EU Reporter does not operate in a vacuum. Stevens’ operations have relied on politicians, diplomats and policymakers from within the Brussels bubble and beyond who have provided them with content — and, unwittingly, a veneer of legitimacy.

The site has interviewed and run opinion articles from senior EU officials. In 2018, now-former Romanian MEP Norica Nicolai — a vice chair of the Alliance of Liberals and Democrats for Europe political group — was asked about about legal changes in the Eastern European country that may have undermined the local judiciary.

In 2020, Mariani, the French MEP, was quoted in EU Reporter in praise of Uzbekistan and its close ties to the EU, while in early 2021, he also appeared in the site’s fawning coverage of the Kazakh elections. The Parliament blacklisted the far-right lawmaker and seven other MEPs this summer from participating in international election observation trips after he travelled to Astana and another vote in Russia-occupied Crimea. Mariani did not respond to a request for comment.
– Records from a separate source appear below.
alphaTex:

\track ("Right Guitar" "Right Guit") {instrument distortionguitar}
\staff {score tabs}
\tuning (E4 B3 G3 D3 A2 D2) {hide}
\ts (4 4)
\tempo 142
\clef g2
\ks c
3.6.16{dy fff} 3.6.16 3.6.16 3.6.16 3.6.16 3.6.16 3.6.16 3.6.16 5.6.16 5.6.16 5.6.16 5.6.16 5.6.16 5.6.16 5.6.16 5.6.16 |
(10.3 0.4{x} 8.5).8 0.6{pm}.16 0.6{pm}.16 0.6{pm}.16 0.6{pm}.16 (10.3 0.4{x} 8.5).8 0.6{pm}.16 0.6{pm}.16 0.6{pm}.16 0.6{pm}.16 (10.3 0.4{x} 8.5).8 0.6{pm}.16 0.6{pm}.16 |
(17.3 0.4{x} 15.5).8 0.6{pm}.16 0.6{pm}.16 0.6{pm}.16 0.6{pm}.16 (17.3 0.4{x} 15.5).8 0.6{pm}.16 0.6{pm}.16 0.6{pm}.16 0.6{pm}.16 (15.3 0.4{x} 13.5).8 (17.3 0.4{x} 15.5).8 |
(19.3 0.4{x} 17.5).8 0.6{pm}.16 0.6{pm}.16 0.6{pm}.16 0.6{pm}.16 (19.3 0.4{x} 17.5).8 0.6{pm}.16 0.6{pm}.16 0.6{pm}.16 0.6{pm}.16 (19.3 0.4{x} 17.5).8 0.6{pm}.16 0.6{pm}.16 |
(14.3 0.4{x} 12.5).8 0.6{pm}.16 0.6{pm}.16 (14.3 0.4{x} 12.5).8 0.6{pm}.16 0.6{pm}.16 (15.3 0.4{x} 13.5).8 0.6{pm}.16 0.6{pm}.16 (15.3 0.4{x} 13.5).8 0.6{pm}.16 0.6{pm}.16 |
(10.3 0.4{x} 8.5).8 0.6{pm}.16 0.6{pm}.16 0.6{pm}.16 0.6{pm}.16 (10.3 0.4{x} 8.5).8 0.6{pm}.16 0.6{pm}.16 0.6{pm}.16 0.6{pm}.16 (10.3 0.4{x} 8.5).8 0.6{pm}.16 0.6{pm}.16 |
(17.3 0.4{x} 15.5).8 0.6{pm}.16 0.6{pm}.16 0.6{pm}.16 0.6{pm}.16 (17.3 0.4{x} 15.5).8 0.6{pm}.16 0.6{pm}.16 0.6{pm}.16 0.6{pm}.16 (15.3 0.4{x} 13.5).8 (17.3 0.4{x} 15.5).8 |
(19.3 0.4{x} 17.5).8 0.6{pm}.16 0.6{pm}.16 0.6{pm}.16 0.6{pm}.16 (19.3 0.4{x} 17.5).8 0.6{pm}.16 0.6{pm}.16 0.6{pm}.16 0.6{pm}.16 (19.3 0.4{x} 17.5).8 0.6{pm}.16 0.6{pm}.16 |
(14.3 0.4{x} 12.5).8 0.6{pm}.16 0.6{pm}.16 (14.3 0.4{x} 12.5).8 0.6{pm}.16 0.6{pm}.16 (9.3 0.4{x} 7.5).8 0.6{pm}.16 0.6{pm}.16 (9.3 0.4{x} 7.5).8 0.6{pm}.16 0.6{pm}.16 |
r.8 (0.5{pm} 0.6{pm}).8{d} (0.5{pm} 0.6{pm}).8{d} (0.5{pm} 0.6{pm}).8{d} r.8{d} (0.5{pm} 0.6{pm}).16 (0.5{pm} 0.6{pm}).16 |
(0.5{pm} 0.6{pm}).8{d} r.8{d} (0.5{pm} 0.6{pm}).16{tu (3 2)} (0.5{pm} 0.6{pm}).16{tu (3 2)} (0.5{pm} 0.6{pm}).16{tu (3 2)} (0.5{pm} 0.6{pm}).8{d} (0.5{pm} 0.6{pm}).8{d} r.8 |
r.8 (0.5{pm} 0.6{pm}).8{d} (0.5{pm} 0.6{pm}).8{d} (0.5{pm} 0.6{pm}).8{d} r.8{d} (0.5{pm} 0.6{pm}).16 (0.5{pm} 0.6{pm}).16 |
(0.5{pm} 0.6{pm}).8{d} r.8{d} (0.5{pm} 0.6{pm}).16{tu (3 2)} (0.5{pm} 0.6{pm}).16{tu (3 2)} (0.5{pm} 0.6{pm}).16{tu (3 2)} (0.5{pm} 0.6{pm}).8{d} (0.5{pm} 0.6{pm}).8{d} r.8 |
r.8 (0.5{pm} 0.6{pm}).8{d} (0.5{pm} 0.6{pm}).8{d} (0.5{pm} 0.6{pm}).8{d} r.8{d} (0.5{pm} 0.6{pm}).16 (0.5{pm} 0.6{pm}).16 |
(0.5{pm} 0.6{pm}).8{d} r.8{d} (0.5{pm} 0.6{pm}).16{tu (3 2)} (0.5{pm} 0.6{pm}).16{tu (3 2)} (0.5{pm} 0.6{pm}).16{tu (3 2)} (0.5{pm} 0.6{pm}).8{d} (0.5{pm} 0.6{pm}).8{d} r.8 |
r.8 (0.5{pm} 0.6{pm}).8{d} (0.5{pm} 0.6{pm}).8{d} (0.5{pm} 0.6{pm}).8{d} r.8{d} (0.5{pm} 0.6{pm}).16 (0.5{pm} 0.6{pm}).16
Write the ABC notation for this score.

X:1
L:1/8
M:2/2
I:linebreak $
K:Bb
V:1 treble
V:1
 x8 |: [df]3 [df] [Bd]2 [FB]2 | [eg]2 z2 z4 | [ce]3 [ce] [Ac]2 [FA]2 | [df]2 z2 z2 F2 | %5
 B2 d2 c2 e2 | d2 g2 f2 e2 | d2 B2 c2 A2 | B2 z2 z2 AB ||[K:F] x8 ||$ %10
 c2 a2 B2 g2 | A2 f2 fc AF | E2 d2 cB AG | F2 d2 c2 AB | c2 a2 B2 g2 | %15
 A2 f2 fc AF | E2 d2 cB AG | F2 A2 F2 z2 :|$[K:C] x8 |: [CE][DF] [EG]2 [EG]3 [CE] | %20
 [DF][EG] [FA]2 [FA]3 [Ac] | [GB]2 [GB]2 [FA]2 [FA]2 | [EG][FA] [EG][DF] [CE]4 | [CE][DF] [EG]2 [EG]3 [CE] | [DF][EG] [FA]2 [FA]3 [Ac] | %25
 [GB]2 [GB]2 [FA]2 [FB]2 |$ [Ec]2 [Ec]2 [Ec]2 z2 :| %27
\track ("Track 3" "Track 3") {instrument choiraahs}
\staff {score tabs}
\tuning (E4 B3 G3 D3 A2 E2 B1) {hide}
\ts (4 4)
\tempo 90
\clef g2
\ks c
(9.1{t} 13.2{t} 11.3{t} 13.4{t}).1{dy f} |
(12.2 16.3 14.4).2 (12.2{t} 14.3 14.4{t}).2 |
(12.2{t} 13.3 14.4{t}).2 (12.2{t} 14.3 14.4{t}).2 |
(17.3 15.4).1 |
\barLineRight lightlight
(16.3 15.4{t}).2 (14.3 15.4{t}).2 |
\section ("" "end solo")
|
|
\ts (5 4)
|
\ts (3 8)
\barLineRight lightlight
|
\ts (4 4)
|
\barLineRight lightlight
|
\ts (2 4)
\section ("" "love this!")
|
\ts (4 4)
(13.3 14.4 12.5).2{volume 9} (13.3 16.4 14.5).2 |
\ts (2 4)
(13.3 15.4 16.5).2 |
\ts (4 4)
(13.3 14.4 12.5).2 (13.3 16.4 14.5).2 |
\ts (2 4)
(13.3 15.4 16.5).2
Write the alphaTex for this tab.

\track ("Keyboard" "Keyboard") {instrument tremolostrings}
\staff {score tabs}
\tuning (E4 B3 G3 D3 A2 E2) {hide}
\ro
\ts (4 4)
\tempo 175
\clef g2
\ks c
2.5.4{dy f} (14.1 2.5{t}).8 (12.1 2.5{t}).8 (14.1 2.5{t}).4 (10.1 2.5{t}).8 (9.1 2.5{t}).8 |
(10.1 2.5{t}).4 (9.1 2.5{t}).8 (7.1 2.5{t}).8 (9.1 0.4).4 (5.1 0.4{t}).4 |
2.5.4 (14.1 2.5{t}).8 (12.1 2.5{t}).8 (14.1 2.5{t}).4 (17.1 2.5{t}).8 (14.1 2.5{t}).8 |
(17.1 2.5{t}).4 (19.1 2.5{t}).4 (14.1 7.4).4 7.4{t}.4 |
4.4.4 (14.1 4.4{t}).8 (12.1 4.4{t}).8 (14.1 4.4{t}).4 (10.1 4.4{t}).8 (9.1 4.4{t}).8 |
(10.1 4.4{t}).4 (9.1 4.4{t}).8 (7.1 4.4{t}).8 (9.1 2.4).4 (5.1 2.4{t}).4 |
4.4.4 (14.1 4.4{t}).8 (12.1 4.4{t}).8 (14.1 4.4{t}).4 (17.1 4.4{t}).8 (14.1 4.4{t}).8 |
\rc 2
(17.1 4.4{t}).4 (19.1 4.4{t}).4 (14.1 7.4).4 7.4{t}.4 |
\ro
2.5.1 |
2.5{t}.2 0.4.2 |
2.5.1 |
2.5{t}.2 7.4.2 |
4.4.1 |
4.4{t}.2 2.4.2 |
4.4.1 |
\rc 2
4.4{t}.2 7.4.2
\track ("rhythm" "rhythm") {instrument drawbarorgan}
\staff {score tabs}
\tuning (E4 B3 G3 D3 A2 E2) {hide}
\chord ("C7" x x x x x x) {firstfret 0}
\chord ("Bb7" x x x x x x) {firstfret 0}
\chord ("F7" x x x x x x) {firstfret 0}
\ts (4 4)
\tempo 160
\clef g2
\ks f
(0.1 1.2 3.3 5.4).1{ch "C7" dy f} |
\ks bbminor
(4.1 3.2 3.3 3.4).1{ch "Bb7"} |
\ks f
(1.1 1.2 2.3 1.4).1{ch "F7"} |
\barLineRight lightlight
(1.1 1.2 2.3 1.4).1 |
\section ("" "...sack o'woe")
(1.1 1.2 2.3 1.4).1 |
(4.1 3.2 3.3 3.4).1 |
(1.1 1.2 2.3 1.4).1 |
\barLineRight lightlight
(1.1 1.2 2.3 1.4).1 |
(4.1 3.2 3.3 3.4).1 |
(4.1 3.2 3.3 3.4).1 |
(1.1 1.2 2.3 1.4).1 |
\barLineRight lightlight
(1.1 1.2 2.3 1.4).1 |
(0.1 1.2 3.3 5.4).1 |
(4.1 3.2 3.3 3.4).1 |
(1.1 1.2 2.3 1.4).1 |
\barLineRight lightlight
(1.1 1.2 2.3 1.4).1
And in August, Croatian MEP Ivan Vilibor Sinčić wrote an opinion article for EU Reporter, titled “MEPs raise objections to corona fascism” that promoted unsubstantiated claims that COVID-19 protection efforts like wearing masks and vaccines had no effect on combatting the global pandemic. Sinčić said he had sent his views to both the public and media, in general. “Anyone can take any of my videos, articles or speeches and publish them,” he added.

For Alaphilippe, the cofounder of the EU Disinfo Lab, the association between EU policymakers and undisclosed lobbying efforts — taking place over the course of years, with little, if any, blowback — represents a cautionary tale of how influence can sometimes make itself felt in the Brussels bubble.

“Brussels is a city with so many interests,” he said. “It’s still relatively easy to do this sort of thing … Everyone in Brussels should be a lot more cautious.”